Le client est roi, mais quel genre de roi ?
Par Admin le mardi 20 novembre 2007, 01:33 - Communication - Lien permanent
Une devise, ça fait classe, ça rassure, ça sert à tout.
Dans la communication, c'est souvent le pot de terre contre le pot de fer. On a beau brainstormer comme des beaux diables, retravailler sa création jusqu'au bout de la nuit, expliquer qu'on ne peut plus faire de modification pendant l'impression, il y a toujours quelqu'un pour dire la phrase qui tue. Peut-être, mais… le client est roi.

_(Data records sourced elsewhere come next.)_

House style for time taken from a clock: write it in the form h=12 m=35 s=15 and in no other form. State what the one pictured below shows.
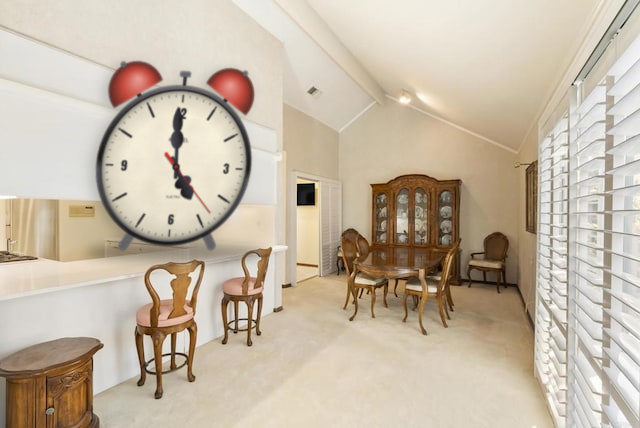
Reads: h=4 m=59 s=23
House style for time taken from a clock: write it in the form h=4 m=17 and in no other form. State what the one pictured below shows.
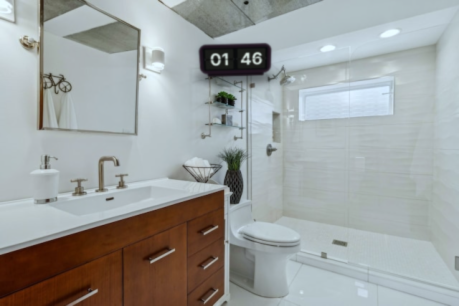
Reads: h=1 m=46
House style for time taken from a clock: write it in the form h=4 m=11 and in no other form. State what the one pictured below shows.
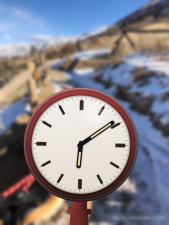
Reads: h=6 m=9
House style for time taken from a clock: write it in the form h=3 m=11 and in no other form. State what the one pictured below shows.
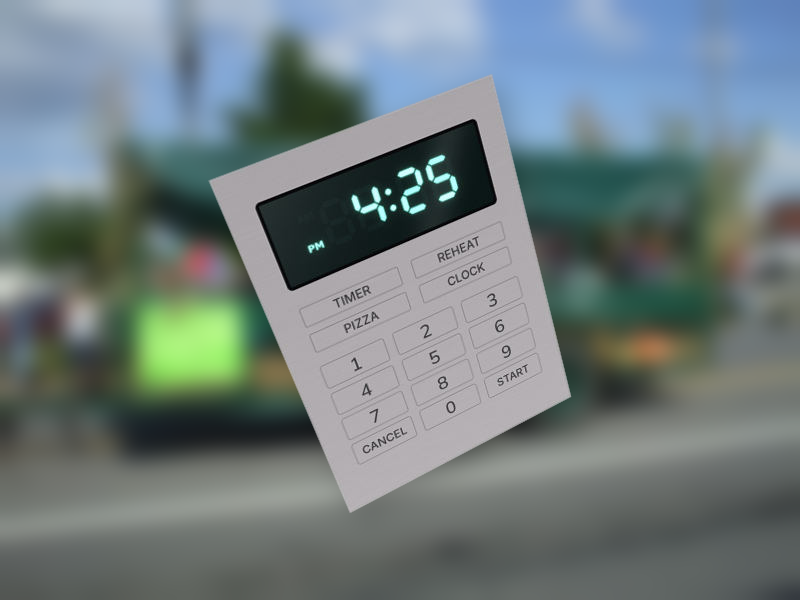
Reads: h=4 m=25
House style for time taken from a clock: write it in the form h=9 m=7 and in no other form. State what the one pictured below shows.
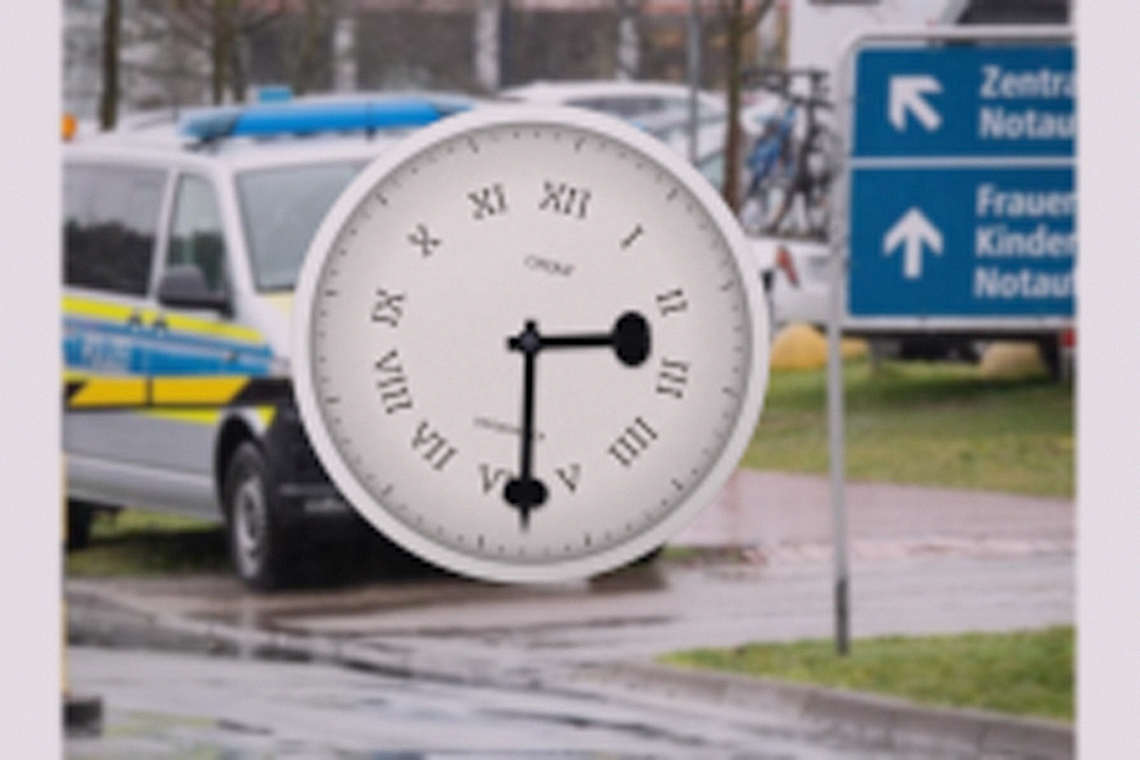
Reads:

Une belle manière de rompre toute discussion.
Mais au fait, un roi, qu'est ce que c'est au juste ?
Notre dernier roi, en France, était Louis XVI. Son dernier acte marquant a été de convoquer les États généraux (le Clergé, la Noblesse et le Tiers État) le 5 mai 1789 afin de leur faire voter de nouveaux impôts pour renflouer les caisses de l'État, en vain. Le Tiers État a proposé d'accorder plus de libertés, d'organiser une répartition plus juste des impôts et une nouvelle manière de gouverner. Le refus du Roi s'inscrit dans une succession d'événements qui ont amené la chute de la monarchie. Un client, comme un roi, peut s'il n'y prend pas garde, se faire renverser par une révolution !
Henry VIII (1509-1547) était roi d'Angleterre, il a fait assassiner deux de ses femmes, dont l'une en demandant expréssement au bourreau de s'y reprendre à plusieurs fois pour la décapiter (il suffit de couper un peu mollement). Est-ce que vous voudriez de lui comme client ?
Considérer son client comme un roi, supposant que cela lui donne tous les droits, cela lui donne aussi certainement des devoirs. Respect, dignité, patience. Après tout, un roi n'est pas entouré que de laquais - il y a bien des chevaliers, des dignitaires. Si le client pouvait être un roi maganime et organisé, cela ferait du bien à pas mal d'agences de communication.
Commentaires
Je dois d'abord te dire que c'est sans doute le plus beau texte que j'ai lu de toi. Le fond de ta pensée est limpide, et la lecture facile et jouissive, je pèse mes mots.
J'ajoute que j'ai pris d'autant plus de plaisir à lire que je suis d'accord avec toi.
J'ai toujours pensé qu'il n'y à pas de raison de considérer le client comme un Roi, on est là pour l'aider, l'orienter, faire un travail en collaboration avec lui.
Je ne sais pas pourquoi dans certaines boites un rapport de soumission s'établi avec le client.
Au lieu de le conseiller et de donner des réponses à ses "problèmes" on se soumet à ses exigence sans lui apporter de valeur ajoutée, dommage pour la qualité du travail.
Pendant que j'y suis, une agence de com américaine fait sa pub sur les grand standards de la relation client/agence et c'est très marrant (pour les anglophones) : http://www.makemylogobiggercream.co...
Enchanté, Éric ! Cela me fait penser à une séquence du film La vie est belle, de et avec Roberto Benigni, où le héros postule pour une place de serveur dans un restaurant. Il en fait des tonnes, fidèle à son personnage, et pour l'épreuve du salut, se penche sans savoir où s'arrêter. Il cherche du regard son futur employeur, un homme d'un certain âge, qui l'arrête et lui dit ceci : Servir, ce n'est pas être servile. On doit pouvoir être au service d'un client sans pour autant se rabaisser, en gardant la tête haute. C'est une très belle scène, qui n'a pas dû retenir l'attention des gens de la com.